I would have been tempted to ditch these (and my criteria) to get the latest from brilliant Bryan Talbot (who wrote my favorite comics miniseries of all time, The Adventures of Luther Arkwright), a steampunk crime thriller with talking animals called Grandeville, but it’s not out until November, and I need to finish up this comics-buying thing this month to avoid being a forty-year-old comics-reader.

So, speaking of the unstoppable progress of time, I went into Midtown Comics yesterday to make my penultimate paying comics acquisition — the death-themed Green Lantern #43 (about how Black Hand, first member of the zombie Black Lantern Corps, got his start as a death-obsessed child doing taxidermy, always a warning sign) and the equally death-themed All-Star Superman #1 (reprint) written by Grant Morrison (about an aging and resentful Lex Luthor deciding to take the seemingly immortal Superman out once and for all).

But get this: I’m carrying my copy of The Case for Big Government (a hardcover, despite the author, apparently erroneously, telling me it’s out in paperback), and the Midtown Comics clerk, for the first time ever, asks what I’m reading, so I tell him, adding cautiously (since it’s New York and the population is literally about 83% Democrat) that I don’t expect to agree with it.  To my surprise, he says, “I don’t like big government either” — and recommends that I get Pete Bagge’s new anthology of his libertarian comics from Reason, Everybody Is Stupid Except for Me.  And so now that simply has to be the thing I get with my $20 credit, with all apologies to the other contestants.

P.S. Oddly enough, I also now recall that when, slightly tipsy, I went to a comics shop after seeing the author of The Case for Big Government speak (the night he asked me to read the book), the one libertarian-sounding guy in the audience besides me (he was actually a Republican) popped up in the comics shop as well.  A mysteriously related constellation of mental patterns is clearly at work — all leading inexorably to one grand unified truth.

3 comments:

Bill R said...

A review of “The Case for Big Government”

http://mises.org/misesreview_detail.aspx?control=353

Todd Seavey said...

I think this is the first time David Gordon has been mentioned on this blog, which is a terrible oversight, obviously — and his relentless and sometimes hilarious nitpicking-but-correct style should be a model for clear thinkers everywhere.

I haven’t finished _The Case for Big Government_ yet but had already thought to myself “I have a feeling I’m going to have to use the phrase _post hoc ergo propter hoc_.” Gordon has beaten me to it — and if people really took his review to heart, support for government would evaporate, along with most colleges’ econ departments and the career of Paul Krugman, the NYT psychohistorian.

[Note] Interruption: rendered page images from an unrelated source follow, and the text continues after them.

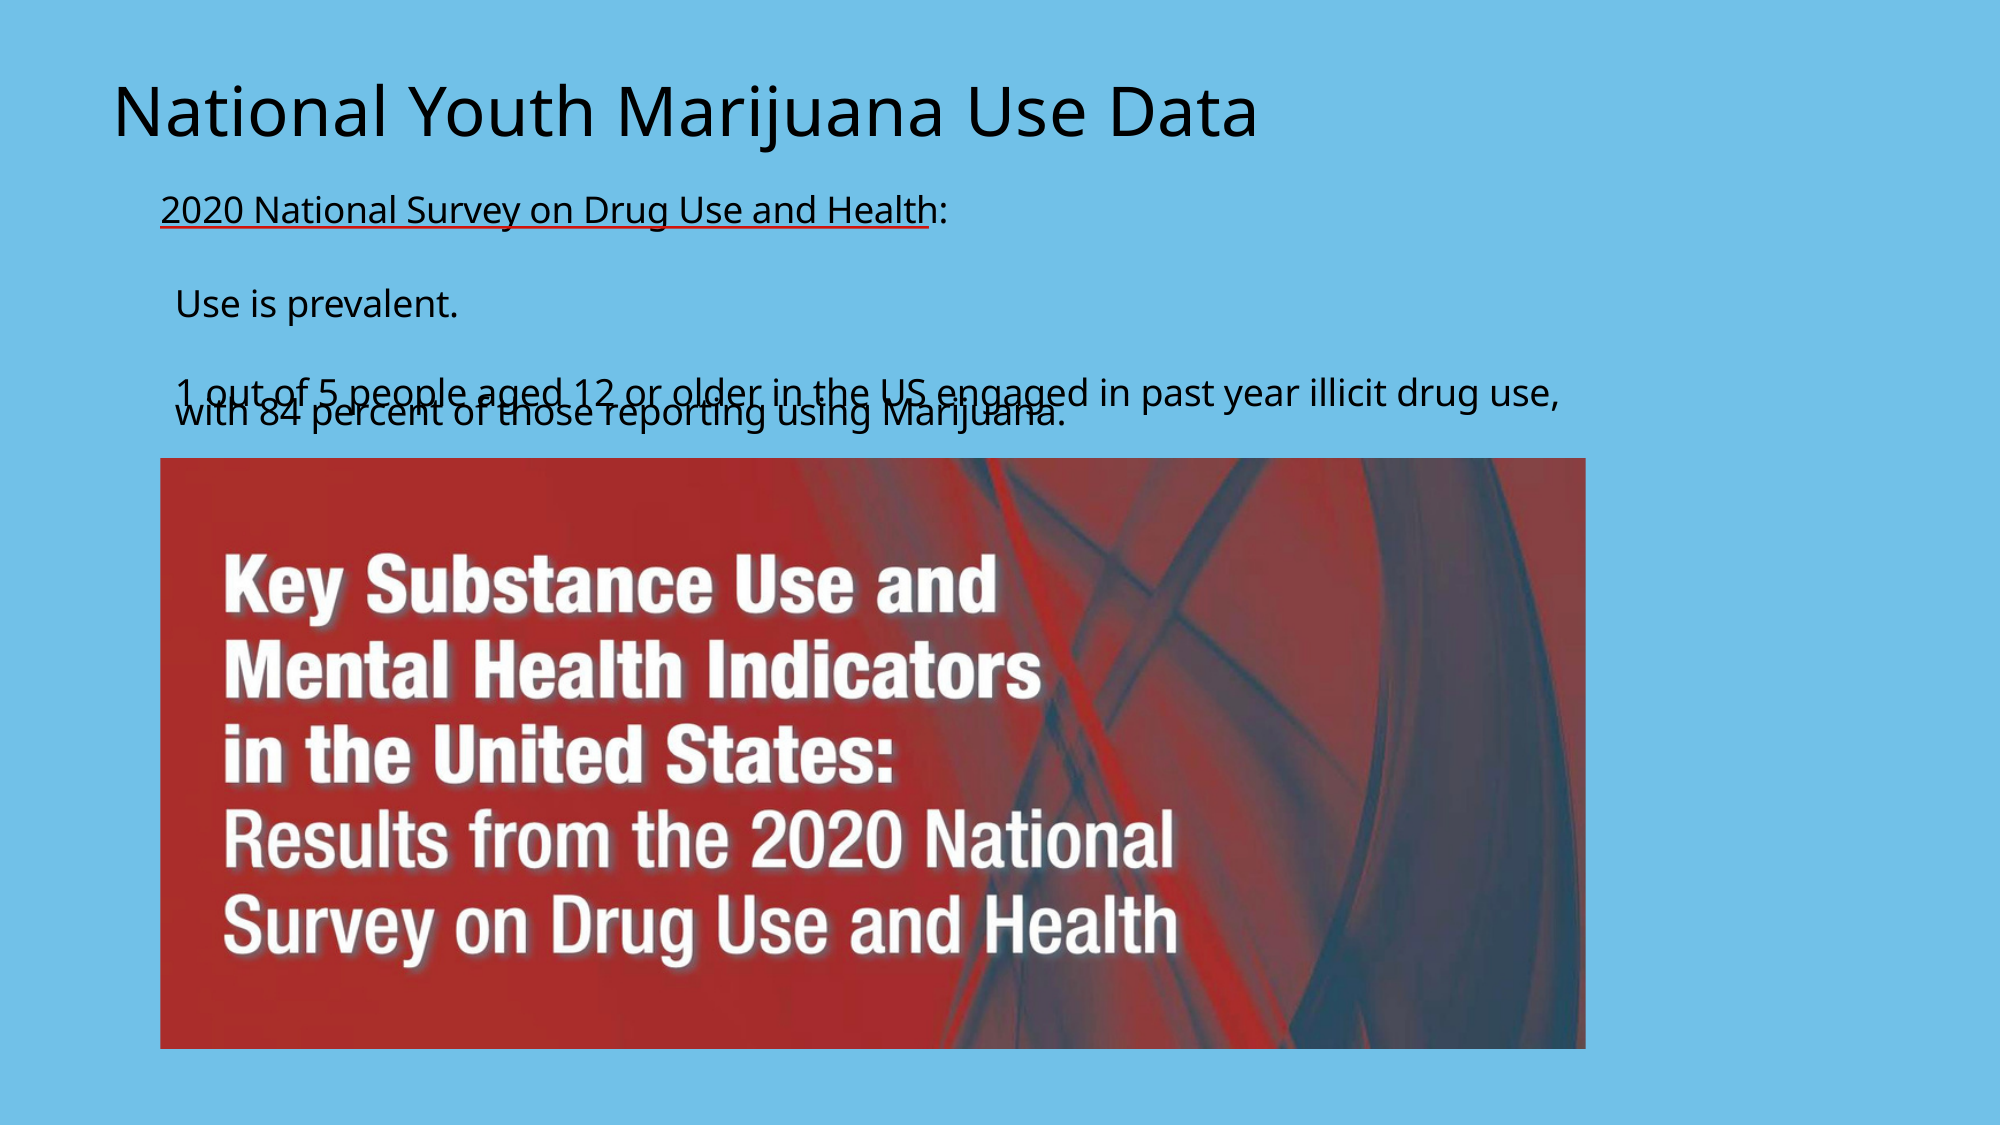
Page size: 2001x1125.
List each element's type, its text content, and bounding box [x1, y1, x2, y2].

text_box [160, 458, 1586, 1049]
text_box Use is prevalent. 1 out of 5 people aged 12 or older in the US engaged in past year illicit drug use, with 84 percent of those reporting using Marijuana. [160, 229, 1586, 441]
text_box National Youth Marijuana Use Data [112, 53, 1386, 150]
text_box 2020 National Survey on Drug Use and Health: [160, 141, 1506, 229]
picture [160, 225, 930, 230]
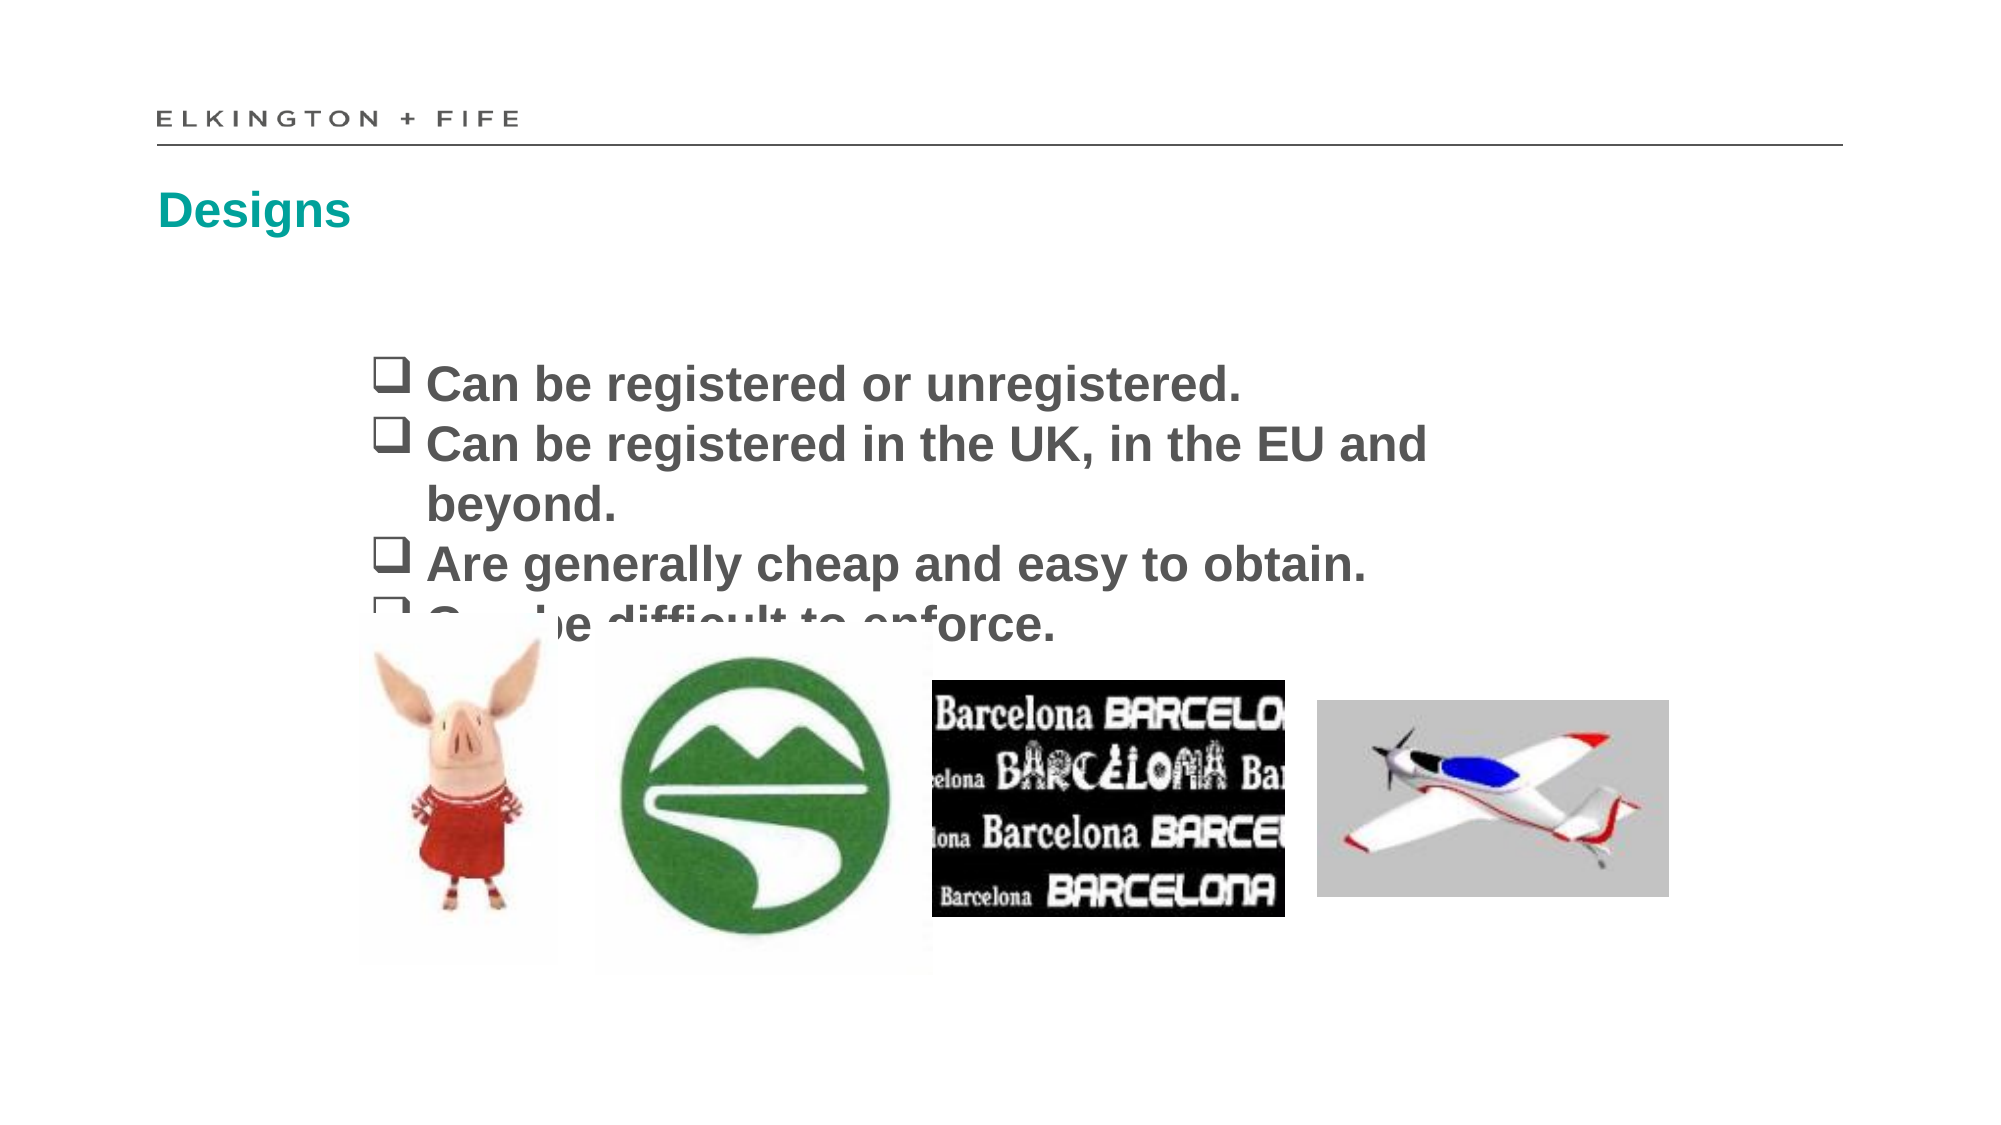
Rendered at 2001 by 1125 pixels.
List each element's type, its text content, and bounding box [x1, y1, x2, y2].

picture [157, 110, 518, 127]
list Can be registered or unregistered. Can be registered in the UK, in the EU and beyond. Are generally cheap and easy to obtain. Can be difficult to enforce. [369, 351, 1634, 1031]
picture [359, 613, 558, 965]
title Designs [157, 177, 1843, 323]
picture [1317, 700, 1669, 897]
picture [595, 622, 1285, 975]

While it crosses my mind, though, on matters not as easily amenable to econ theorizing, such as the social side effects of immigration, some of the Mises Institute crowd (prone to oppose immigration for paleo reasons) might want to at least delve into stats long enough to mull over observations like this:

http://online.wsj.com/article/SB124709606468215025.html

Bill R said...

I’m mostly on the Walter Block side of the immigration debate ( mises.org/journals/jls/13_2/13_2_4.pdf).

I also don’t buy the cultural critiques. I do have a concern about voting patterns and general border security. We do currently live in a social democracy where the only restraint is a general aversion, based on history and self interest, to Euro-style big government. An aversion typically not shared by those with lower income…which make up the bulk of current immigrants.

On immigration if I had my way a decent political compromise could be a flat “entry fee” for a green card to deter free loaders and capture part of the “coyote” black market as a source of revenue (with a larger cuts in other taxes of course). Also strict enforcement of the various resident alien clauses i.e. commit a felony…get deported. And passing an English citizenship test for voting privileges.

Not perfect but a decent compromise without a whole lot of micromanagement.